Mainland bank loans may fall as liquidity tightens
Mainland banks' liquidity is likely to continue tightening in 2012 despite a recent cut in the reserve requirement ratio (RRR), and new loans may fall to 16.5 trillion yuan (HK$20.31 trillion), from an estimated 17.5 trillion yuan, a rating agency warned yesterday.
Charlene Chu, a senior analyst at Fitch, said that the RRR cut was more to enable banks to mobilise their own funds to extend credit. Cuts in the RRR allow banks to put aside less capital for reserves, freeing up cash for lending, but do not equate to a cut in banks' lending rates.
However, Chu said the central government might consider another round of RRR cuts.

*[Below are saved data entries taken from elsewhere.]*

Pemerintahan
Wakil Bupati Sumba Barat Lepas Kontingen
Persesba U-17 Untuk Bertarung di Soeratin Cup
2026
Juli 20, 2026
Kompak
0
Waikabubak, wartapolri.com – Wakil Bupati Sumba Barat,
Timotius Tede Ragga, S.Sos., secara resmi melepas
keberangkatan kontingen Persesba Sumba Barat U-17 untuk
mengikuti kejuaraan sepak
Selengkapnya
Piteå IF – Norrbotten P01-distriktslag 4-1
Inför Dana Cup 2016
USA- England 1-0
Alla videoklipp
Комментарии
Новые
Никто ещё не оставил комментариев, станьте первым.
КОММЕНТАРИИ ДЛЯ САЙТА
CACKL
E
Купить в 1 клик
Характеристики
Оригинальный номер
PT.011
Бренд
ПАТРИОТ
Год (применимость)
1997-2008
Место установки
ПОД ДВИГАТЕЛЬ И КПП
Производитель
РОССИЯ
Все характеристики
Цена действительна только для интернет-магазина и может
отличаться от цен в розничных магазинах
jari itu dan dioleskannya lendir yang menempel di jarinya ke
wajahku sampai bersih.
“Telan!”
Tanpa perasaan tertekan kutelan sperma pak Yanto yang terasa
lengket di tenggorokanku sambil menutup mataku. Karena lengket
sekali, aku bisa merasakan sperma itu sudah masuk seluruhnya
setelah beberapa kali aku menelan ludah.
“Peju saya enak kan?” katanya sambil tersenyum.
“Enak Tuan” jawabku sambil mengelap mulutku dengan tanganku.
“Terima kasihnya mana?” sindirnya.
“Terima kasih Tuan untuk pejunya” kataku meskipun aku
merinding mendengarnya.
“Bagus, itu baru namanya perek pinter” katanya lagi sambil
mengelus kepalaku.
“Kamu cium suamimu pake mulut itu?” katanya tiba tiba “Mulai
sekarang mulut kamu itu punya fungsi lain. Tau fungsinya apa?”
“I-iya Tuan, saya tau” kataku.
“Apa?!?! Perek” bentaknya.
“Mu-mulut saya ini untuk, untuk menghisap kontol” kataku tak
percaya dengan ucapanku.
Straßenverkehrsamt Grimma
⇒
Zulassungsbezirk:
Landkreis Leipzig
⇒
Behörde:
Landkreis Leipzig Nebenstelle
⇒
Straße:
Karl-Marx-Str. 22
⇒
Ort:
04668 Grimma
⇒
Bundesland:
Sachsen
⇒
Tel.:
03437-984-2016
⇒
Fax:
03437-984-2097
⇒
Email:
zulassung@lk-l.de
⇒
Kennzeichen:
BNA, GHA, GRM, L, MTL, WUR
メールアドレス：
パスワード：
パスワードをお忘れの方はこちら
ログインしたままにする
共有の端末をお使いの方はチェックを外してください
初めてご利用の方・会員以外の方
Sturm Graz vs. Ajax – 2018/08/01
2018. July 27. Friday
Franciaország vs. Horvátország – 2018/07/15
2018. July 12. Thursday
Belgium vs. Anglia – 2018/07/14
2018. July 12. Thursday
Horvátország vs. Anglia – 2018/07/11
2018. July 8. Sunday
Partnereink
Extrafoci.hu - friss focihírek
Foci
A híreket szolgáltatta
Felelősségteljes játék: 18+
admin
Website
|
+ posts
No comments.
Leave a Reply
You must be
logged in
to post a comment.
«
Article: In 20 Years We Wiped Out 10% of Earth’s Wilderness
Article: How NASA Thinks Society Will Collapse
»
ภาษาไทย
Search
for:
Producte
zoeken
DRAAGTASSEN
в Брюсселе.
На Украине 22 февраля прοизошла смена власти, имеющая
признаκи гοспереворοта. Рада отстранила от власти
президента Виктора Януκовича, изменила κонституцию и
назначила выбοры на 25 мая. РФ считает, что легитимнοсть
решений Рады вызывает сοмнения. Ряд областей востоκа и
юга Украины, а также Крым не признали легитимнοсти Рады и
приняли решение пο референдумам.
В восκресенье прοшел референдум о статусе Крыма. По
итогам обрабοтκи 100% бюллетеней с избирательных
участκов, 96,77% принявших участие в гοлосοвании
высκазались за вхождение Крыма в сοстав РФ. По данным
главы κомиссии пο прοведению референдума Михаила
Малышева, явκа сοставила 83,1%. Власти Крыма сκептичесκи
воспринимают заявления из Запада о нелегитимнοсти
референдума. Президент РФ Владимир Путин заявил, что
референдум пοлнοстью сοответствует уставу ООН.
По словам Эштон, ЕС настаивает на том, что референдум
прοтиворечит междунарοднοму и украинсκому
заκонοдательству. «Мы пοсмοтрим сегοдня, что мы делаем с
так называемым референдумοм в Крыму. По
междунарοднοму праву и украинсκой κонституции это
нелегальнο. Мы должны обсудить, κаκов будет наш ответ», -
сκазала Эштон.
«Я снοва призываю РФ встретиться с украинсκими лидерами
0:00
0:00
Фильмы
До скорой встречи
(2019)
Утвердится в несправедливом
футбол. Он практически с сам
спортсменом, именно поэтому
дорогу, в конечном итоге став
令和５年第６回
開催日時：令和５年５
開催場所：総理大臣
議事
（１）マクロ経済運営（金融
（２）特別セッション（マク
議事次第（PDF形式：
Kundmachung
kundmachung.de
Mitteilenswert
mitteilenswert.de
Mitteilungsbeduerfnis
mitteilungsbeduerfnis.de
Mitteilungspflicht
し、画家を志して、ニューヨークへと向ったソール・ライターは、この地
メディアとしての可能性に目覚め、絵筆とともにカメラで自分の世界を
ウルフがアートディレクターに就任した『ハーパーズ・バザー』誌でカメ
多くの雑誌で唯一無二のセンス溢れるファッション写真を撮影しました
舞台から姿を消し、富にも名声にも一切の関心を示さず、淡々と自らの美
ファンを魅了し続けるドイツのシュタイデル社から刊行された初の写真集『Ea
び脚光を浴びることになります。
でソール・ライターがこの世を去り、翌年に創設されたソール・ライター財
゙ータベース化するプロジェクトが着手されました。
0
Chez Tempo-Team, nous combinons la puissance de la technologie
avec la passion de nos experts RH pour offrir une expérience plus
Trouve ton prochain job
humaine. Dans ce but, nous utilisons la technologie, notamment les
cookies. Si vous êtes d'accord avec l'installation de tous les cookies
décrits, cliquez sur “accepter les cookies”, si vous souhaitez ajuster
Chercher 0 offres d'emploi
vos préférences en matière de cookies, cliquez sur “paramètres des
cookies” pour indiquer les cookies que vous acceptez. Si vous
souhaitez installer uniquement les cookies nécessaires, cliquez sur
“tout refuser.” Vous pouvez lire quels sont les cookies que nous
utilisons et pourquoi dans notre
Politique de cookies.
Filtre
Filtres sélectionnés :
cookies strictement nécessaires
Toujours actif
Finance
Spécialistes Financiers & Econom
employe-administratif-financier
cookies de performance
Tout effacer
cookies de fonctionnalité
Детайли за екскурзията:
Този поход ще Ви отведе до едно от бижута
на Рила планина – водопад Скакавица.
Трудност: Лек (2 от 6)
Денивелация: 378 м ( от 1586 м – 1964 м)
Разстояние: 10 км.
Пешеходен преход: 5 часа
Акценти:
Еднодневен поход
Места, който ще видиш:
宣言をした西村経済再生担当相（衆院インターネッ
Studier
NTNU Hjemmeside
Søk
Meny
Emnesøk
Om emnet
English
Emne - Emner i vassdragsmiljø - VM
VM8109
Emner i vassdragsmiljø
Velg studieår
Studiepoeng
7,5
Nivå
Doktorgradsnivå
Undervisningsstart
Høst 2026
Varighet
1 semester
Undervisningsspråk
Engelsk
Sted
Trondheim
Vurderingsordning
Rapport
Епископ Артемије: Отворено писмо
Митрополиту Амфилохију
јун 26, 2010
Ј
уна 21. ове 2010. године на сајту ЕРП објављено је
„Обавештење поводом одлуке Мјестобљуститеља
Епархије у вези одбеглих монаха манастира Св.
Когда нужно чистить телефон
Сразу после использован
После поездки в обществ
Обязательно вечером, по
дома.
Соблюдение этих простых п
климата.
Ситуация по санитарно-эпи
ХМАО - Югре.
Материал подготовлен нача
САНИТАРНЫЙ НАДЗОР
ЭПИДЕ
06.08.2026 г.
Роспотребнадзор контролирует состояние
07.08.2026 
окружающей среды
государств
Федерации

Of the estimated 16.5 trillion yuan in new lending, 9 trillion would be earmarked for new yuan and foreign currency loans.
Chu also expected the government to continue to discourage banks from issuing new shares when their stock prices were underperforming the sector's growth.
Fitch would continue to monitor smaller mainland banks which might continue to struggle with liquidity, and might face downgrades, she said.
Clara Lau, group credit officer for rating agency Moody's, said in a separate report that overall capital costs in Asia would rise this year.
A combination of credit tightening caused by asset sales in developed markets' banking systems, plus a lack of appetite for lower-grade high-yield corporate bonds would make loans more difficult and expensive to obtain, she said.